Defensive rebounds are more common than offensive boards, by about a 2 to 1 margin. So teams that force their opponents to miss a lot of shots, and don’t miss that many themselves, will be overrated by rebounding margin.

Here’s a chart that demonstrates the point. It’s clear that the higher a team’s missed field goal margin, the higher their rebounding margin rank is, compared to their OR% and DR% ranks.

Offensive and Defensive Rebounding Percentages Are Not Correlated

But perhaps an even bigger reason to use offensive rebounding percentage and defensive rebounding percentage is simply that the two measure entirely different things. Why lump them together (along with other confounding factors) into rebounding margin?

I’m certainly not the first person to bring this up. A famous (to stat geeks, at least) example is John Gasaway’s Rebound Margin Must Die.

But John’s post was distinctly lacking in charts, which are a staple of any geek’s reading diet. So, here is John’s argument, summed up in visual form:

Many teams grab a high rate of defensive rebounds, and a low rate of offensive rebounds, or vice versa.

This is clearly often a strategic choice; as teams put more or less emphasis on transition offense or defense, rebounding will suffer or improve as a result.

However, offensive and defensive rebounding do take slightly different skill sets, as well. Defensive rebounders generally start with a positional advantage when a shot is released, so defensive rebounding is more about blocking out, while offensive rebounding is more about maneuvering around an obstacle.

Think of the difference between an offensive linemen and a defensive linemen. While many of the physical gifts necessary to excel at the two tasks are the same, the specific skills and footwork involved are not.

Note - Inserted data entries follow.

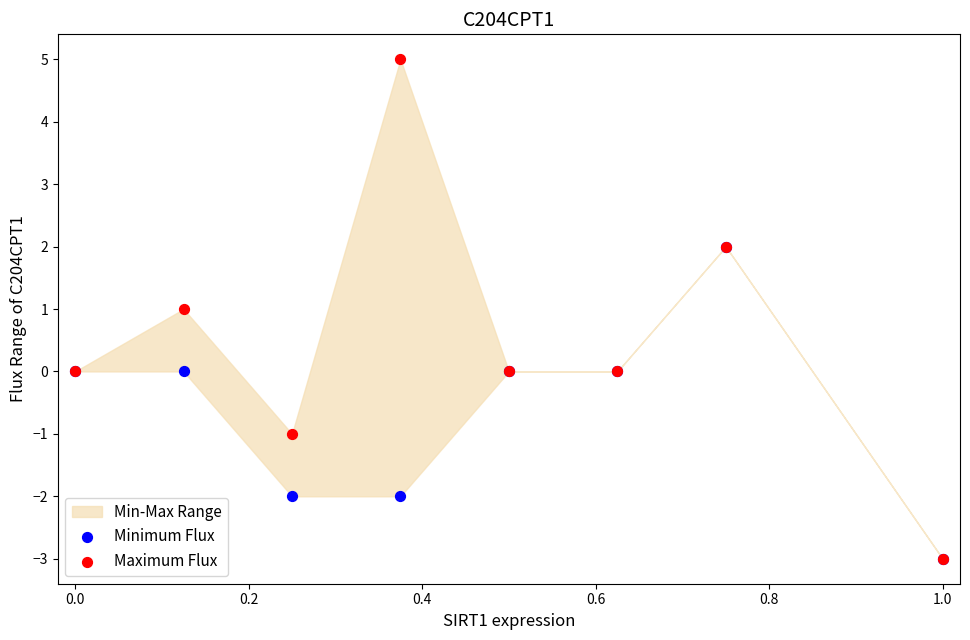

Which series has the largest Y range (max minus min)?

Maximum Flux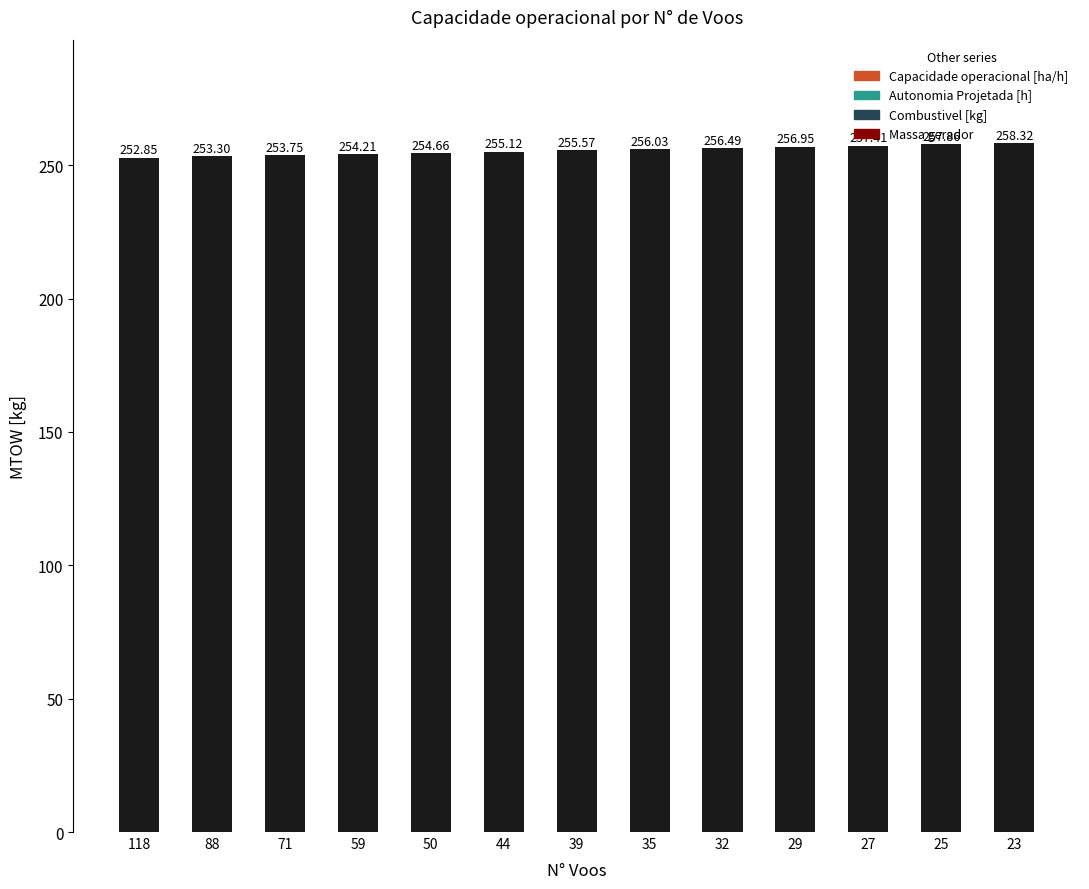

What is the sum of the values at 29 and 35?

513.0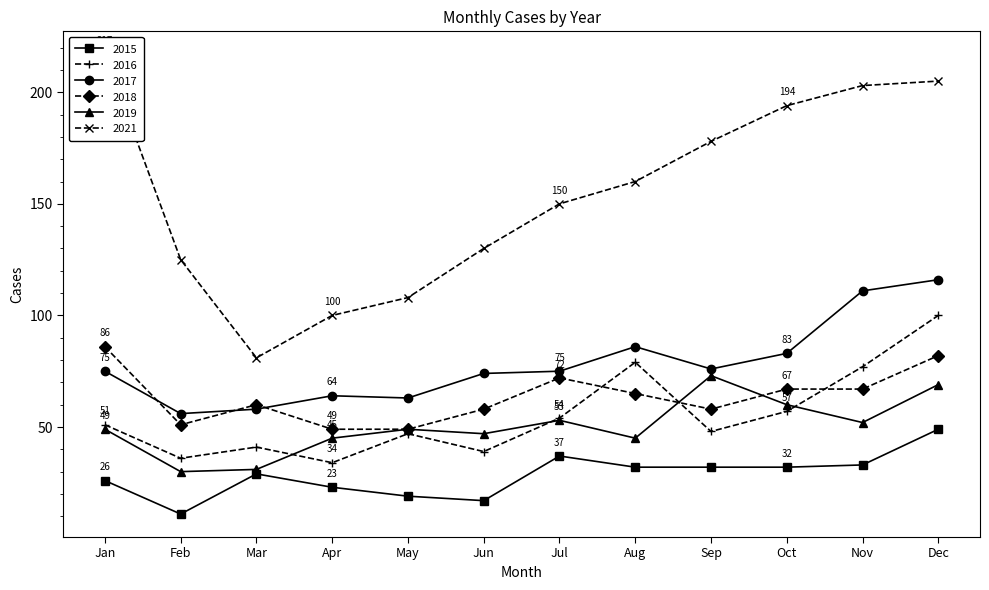

Does the chart have visible grid lines?

No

Spread The Gospel Of Rebounding Percentages

The moral of the story here is that offensive and defensive rebounding percentage tell us more about a team’s actual rebounding skills than rebounding margin does.

Unfortunately, merely being better doesn’t cut it. Until these stats are widely accessible and easy to use, people will stick with what’s in front of their nose. As Mike put it:

@tsnmike: @heymarnold You know, I haven’t seen “rebound percentage” in a box score yet. Let me know when that shows up, and I’ll consider it.

So, write a letter to the editor! Call your Congressman! Tweet at every ESPN personality you can find online! Let’s get OR% and DR% wider acceptance, and take away one of the easiest excuses not to use them.

  • John

    what is the difference between offensive rebounds and rebounding offense

    same Q for defense

  • http://www.teamrankings.com/ David Hess

    John — I don’t know what you mean by “rebounding offense” but offensive rebounds are rebounds that a team collects off of their own missed shots (i.e. at their offensive end of the floor). Defensive rebounds are rebounds collected off of missed shots by the opponent.